> EXERCISE DIRECTIONS
Show each line of the records below where the word "Egresos" occurs.

Records excerpted from a collection
%%

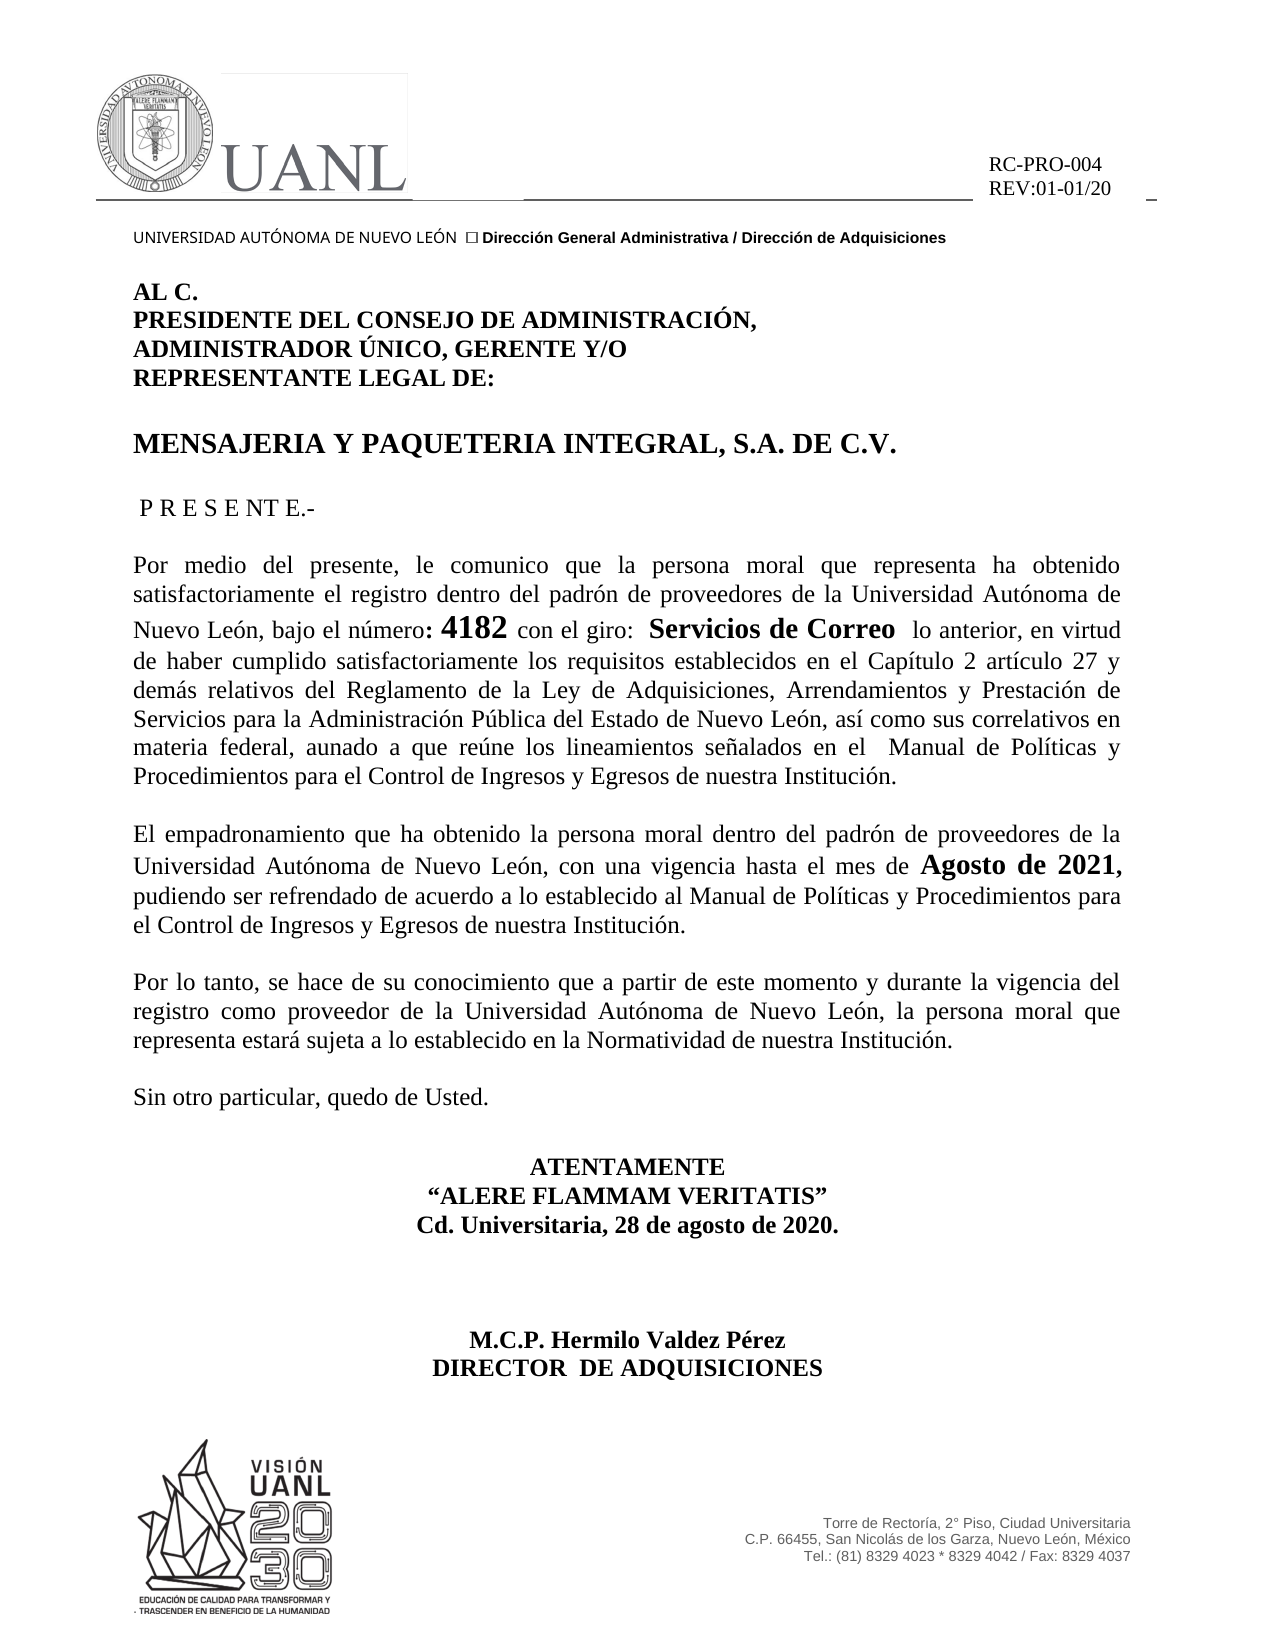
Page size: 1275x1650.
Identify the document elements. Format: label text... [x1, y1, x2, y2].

text AL C. [133, 277, 1122, 305]
text ATENTAMENTE [133, 1152, 1122, 1181]
text Por medio del presente, le comunico que la persona moral que representa ha obtenido satisfactoriamente el registro dentro del padrón de proveedores de la Universidad Autónoma de Nuevo León, bajo el número: 4182 con el giro: Servicios de Correo lo anterior, en virtud de haber cumplido satisfactoriamente los requisitos establecidos en el Capítulo 2 artículo 27 y demás relativos del Reglamento de la Ley de Adquisiciones, Arrendamientos y Prestación de Servicios para la Administración Pública del Estado de Nuevo León, así como sus correlativos en materia federal, aunado a que reúne los lineamientos señalados en el Manual de Políticas y Procedimientos para el Control de Ingresos y Egresos de nuestra Institución. [133, 550, 1122, 790]
subtitle Cd. Universitaria, 28 de agosto de 2020. [133, 1210, 1122, 1238]
text P R E S E NT E.- [133, 493, 1122, 522]
text “ALERE FLAMMAM VERITATIS” [133, 1181, 1122, 1210]
text El empadronamiento que ha obtenido la persona moral dentro del padrón de proveedores de la Universidad Autónoma de Nuevo León, con una vigencia hasta el mes de Agosto de 2021, pudiendo ser refrendado de acuerdo a lo establecido al Manual de Políticas y Procedimientos para el Control de Ingresos y Egresos de nuestra Institución. [133, 819, 1122, 938]
text M.C.P. Hermilo Valdez Pérez [133, 1325, 1122, 1353]
text MENSAJERIA Y PAQUETERIA INTEGRAL, S.A. DE C.V. [133, 426, 1122, 459]
text Sin otro particular, quedo de Usted. [133, 1082, 1122, 1111]
text DIRECTOR DE ADQUISICIONES [133, 1353, 1122, 1382]
text ADMINISTRADOR ÚNICO, GERENTE Y/O [133, 334, 1122, 363]
text PRESIDENTE DEL CONSEJO DE ADMINISTRACIÓN, [133, 305, 1122, 334]
picture [95, 73, 408, 193]
text REPRESENTANTE LEGAL DE: [133, 363, 1122, 392]
text Por lo tanto, se hace de su conocimiento que a partir de este momento y durante la vigencia del registro como proveedor de de Nuevo León, la persona moral que representa estará sujeta a lo establecido en la Normatividad de nuestra Institución. [133, 967, 1122, 1053]
picture [137, 1439, 334, 1614]
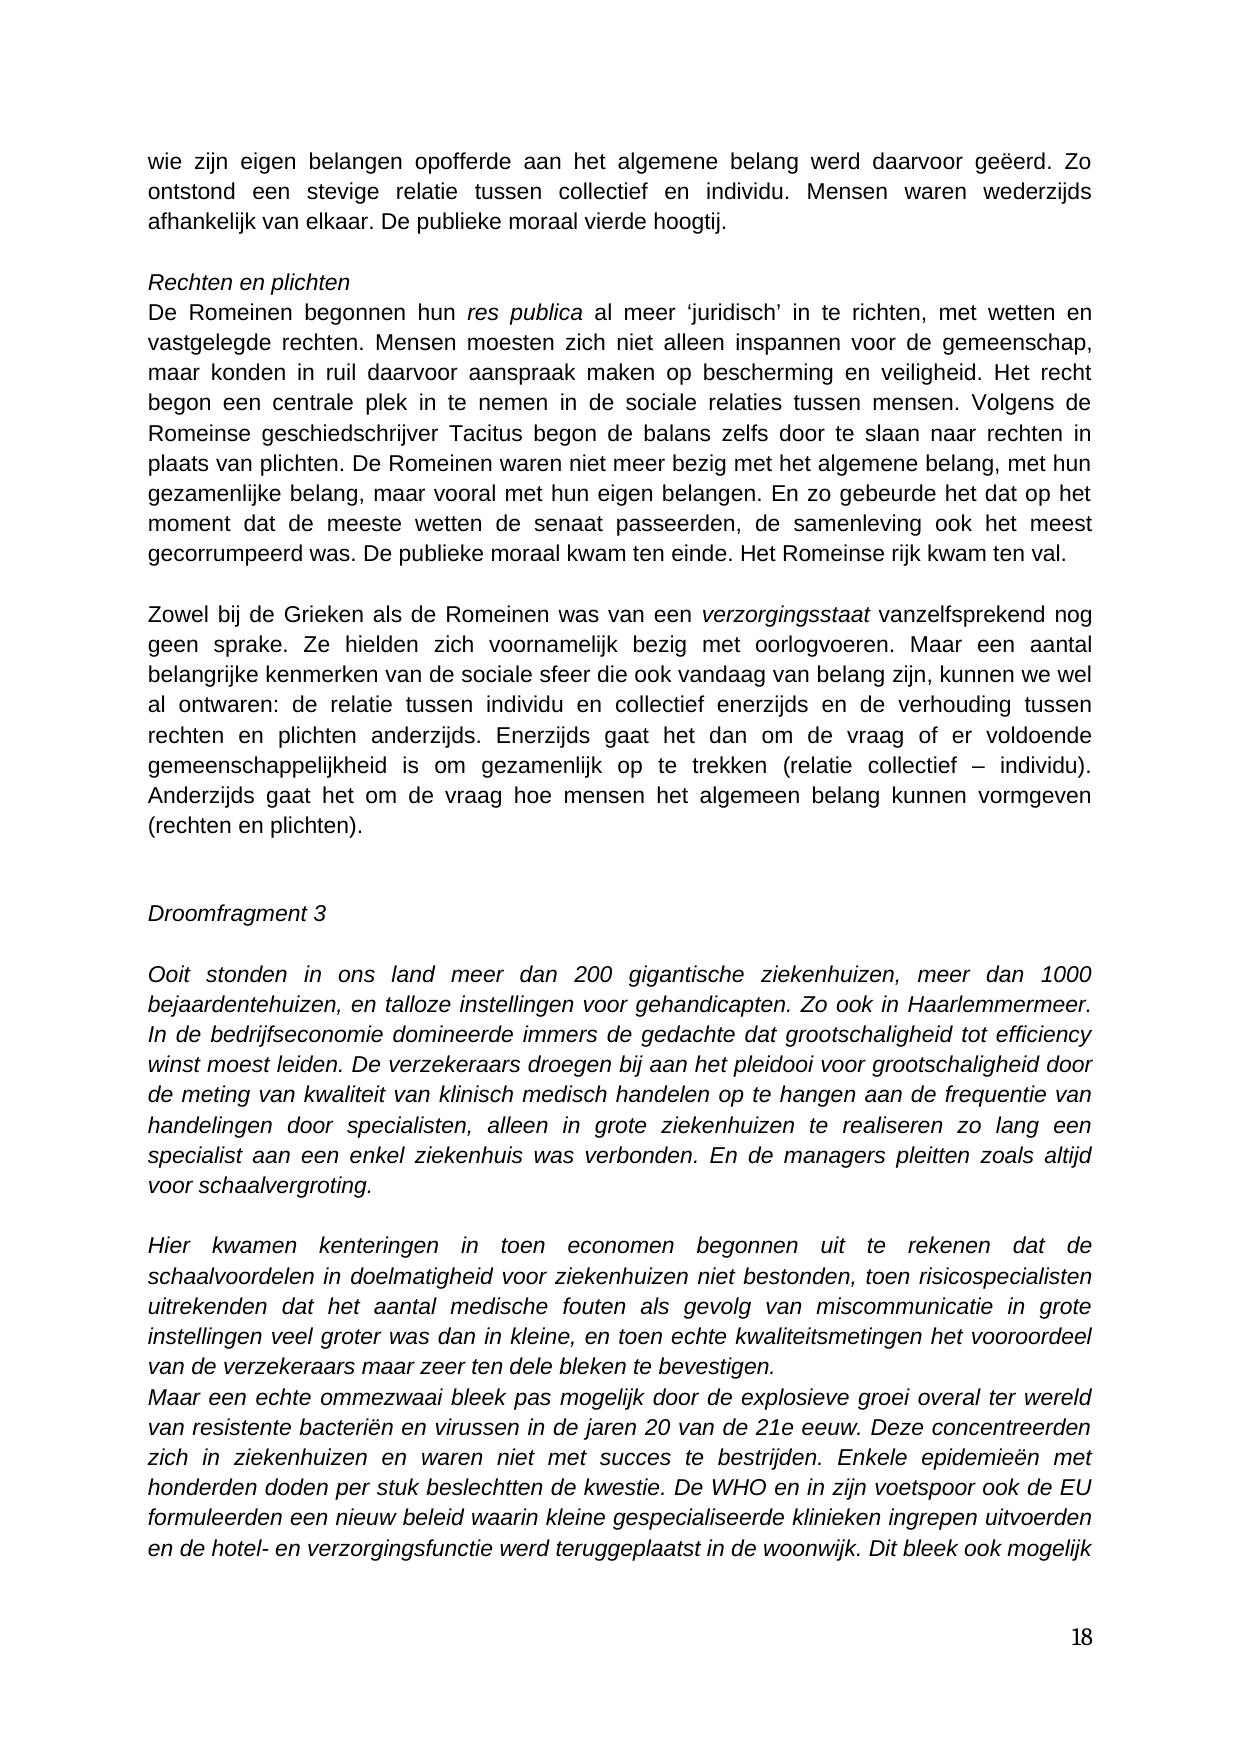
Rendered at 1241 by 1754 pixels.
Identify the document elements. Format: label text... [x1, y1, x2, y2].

text Zowel bij de Grieken als de Romeinen was van een verzorgingsstaat vanzelfsprekend nog geen sprake. Ze hielden zich voornamelijk bezig met oorlogvoeren. Maar een aantal belangrijke kenmerken van de sociale sfeer die ook vandaag van belang zijn, kunnen we wel al ontwaren: de relatie tussen individu en collectief enerzijds en de verhouding tussen rechten en plichten anderzijds. Enerzijds gaat het dan om de vraag of er voldoende gemeenschappelijkheid is om gezamenlijk op te trekken (relatie collectief – individu). Anderzijds gaat het om de vraag hoe mensen het algemeen belang kunnen vormgeven (rechten en plichten). [148, 601, 1093, 838]
text Rechten en plichten [148, 268, 1093, 295]
text Ooit stonden in ons land meer dan 200 gigantische ziekenhuizen, meer dan 1000 bejaardentehuizen, en talloze instellingen voor gehandicapten. Zo ook in Haarlemmermeer. In de bedrijfseconomie domineerde immers de gedachte dat grootschaligheid tot efficiency winst moest leiden. De verzekeraars droegen bij aan het pleidooi voor grootschaligheid door de meting van kwaliteit van klinisch medisch handelen op te hangen aan de frequentie van handelingen door specialisten, alleen in grote ziekenhuizen te realiseren zo lang een specialist aan een enkel ziekenhuis was verbonden. En de managers pleitten zoals altijd voor schaalvergroting. [148, 961, 1093, 1198]
text Hier kwamen kenteringen in toen economen begonnen uit te rekenen dat de schaalvoordelen in doelmatigheid voor ziekenhuizen niet bestonden, toen risicospecialisten uitrekenden dat het aantal medische fouten als gevolg van miscommunicatie in grote instellingen veel groter was dan in kleine, en toen echte kwaliteitsmetingen het vooroordeel van de verzekeraars maar zeer ten dele bleken te bevestigen. [148, 1232, 1093, 1379]
text De Romeinen begonnen hun res publica al meer ‘juridisch’ in te richten, met wetten en vastgelegde rechten. Mensen moesten zich niet alleen inspannen voor de gemeenschap, maar konden in ruil daarvoor aanspraak maken op bescherming en veiligheid. Het recht begon een centrale plek in te nemen in de sociale relaties tussen mensen. Volgens de Romeinse geschiedschrijver Tacitus begon de balans zelfs door te slaan naar rechten in plaats van plichten. De Romeinen waren niet meer bezig met het algemene belang, met hun gezamenlijke belang, maar vooral met hun eigen belangen. En zo gebeurde het dat op het moment dat de meeste wetten de senaat passeerden, de samenleving ook het meest gecorrumpeerd was. De publieke moraal kwam ten einde. Het Romeinse rijk kwam ten val. [148, 299, 1093, 567]
text Droomfragment 3 [148, 900, 1093, 926]
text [148, 148, 1093, 234]
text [148, 1383, 1093, 1561]
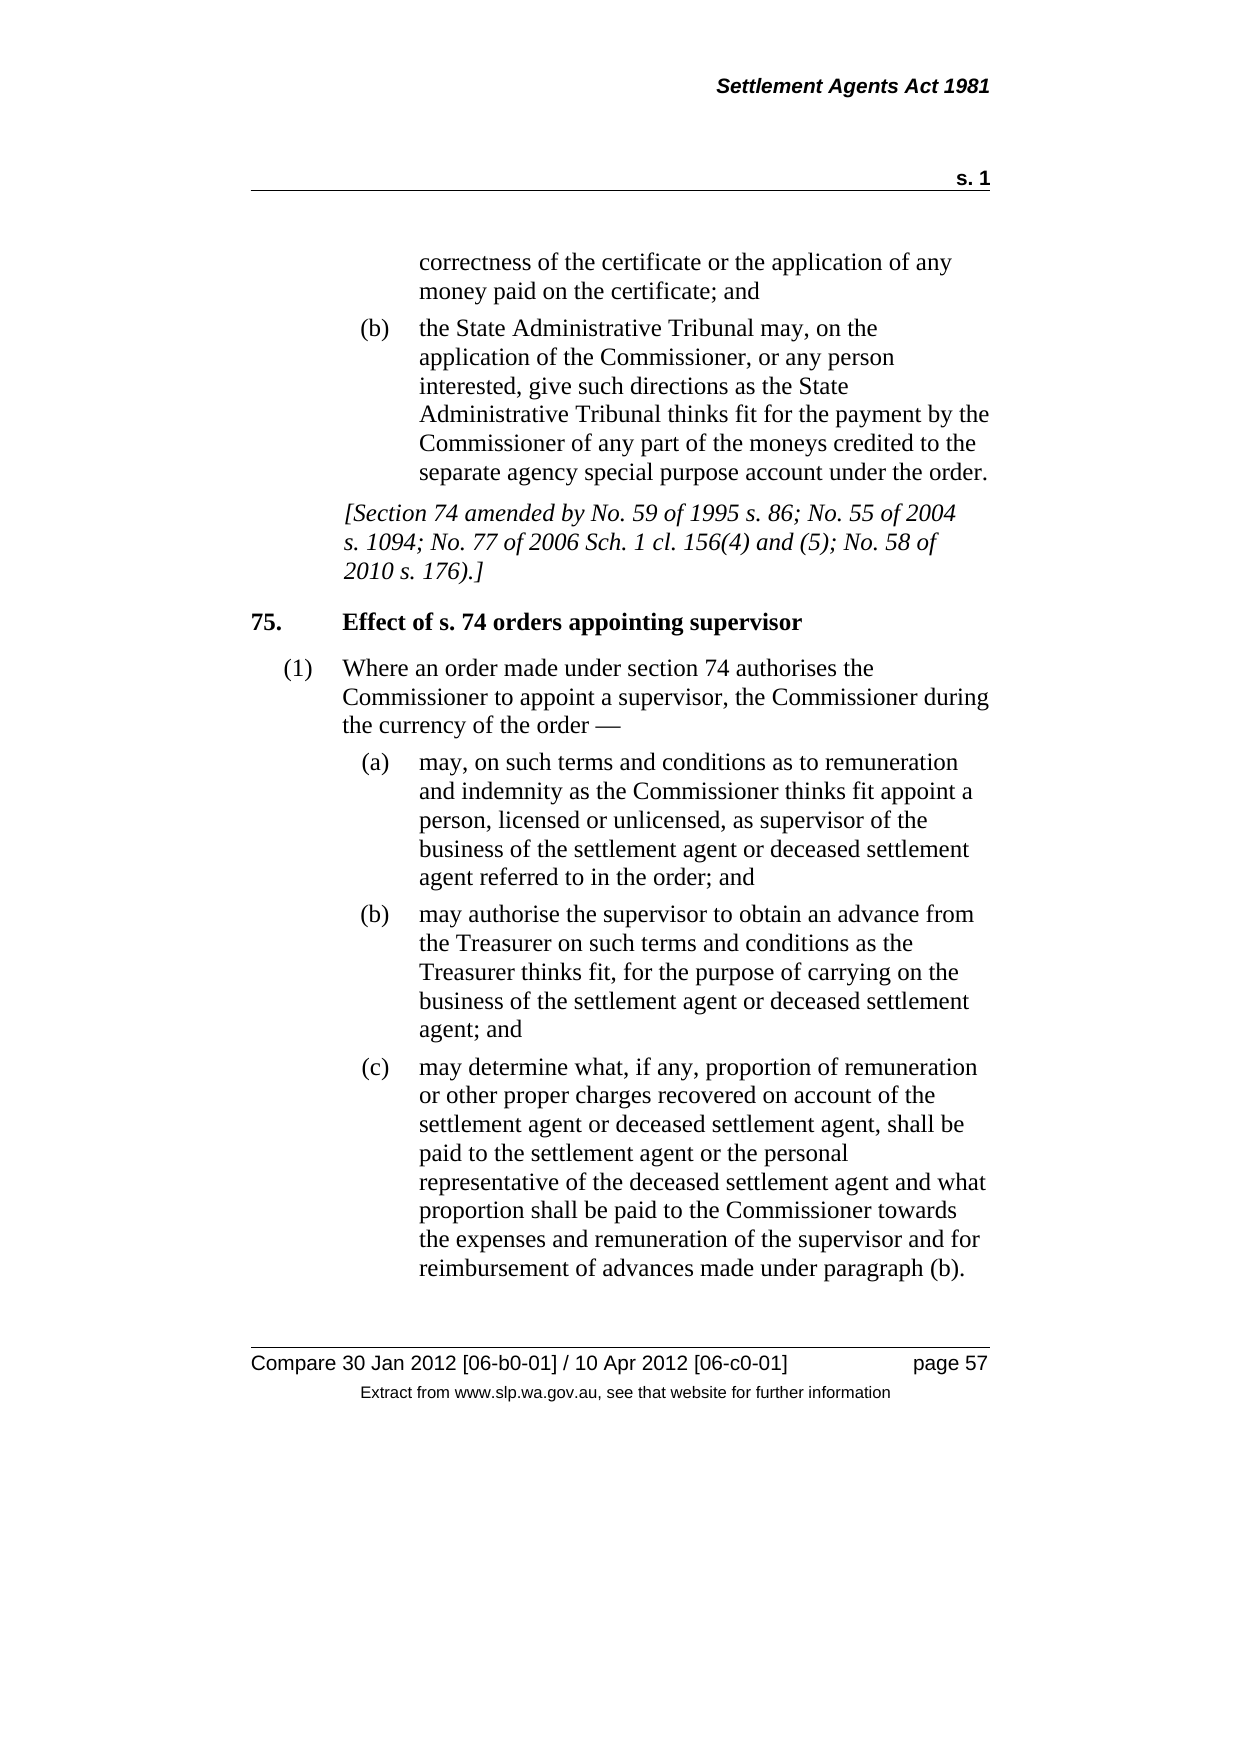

%%

> TASK RESPONSE
text Por medio del presente, le comunico que la persona moral que representa ha obtenido satisfactoriamente el registro dentro del padrón de proveedores de la Universidad Autónoma de Nuevo León, bajo el número: 4182 con el giro: Servicios de Correo lo anterior, en virtud de haber cumplido satisfactoriamente los requisitos establecidos en el Capítulo 2 artículo 27 y demás relativos del Reglamento de la Ley de Adquisiciones, Arrendamientos y Prestación de Servicios para la Administración Pública del Estado de Nuevo León, así como sus correlativos en materia federal, aunado a que reúne los lineamientos señalados en el Manual de Políticas y Procedimientos para el Control de Ingresos y Egresos de nuestra Institución. [133, 550, 1122, 790]
text El empadronamiento que ha obtenido la persona moral dentro del padrón de proveedores de la Universidad Autónoma de Nuevo León, con una vigencia hasta el mes de Agosto de 2021, pudiendo ser refrendado de acuerdo a lo establecido al Manual de Políticas y Procedimientos para el Control de Ingresos y Egresos de nuestra Institución. [133, 819, 1122, 938]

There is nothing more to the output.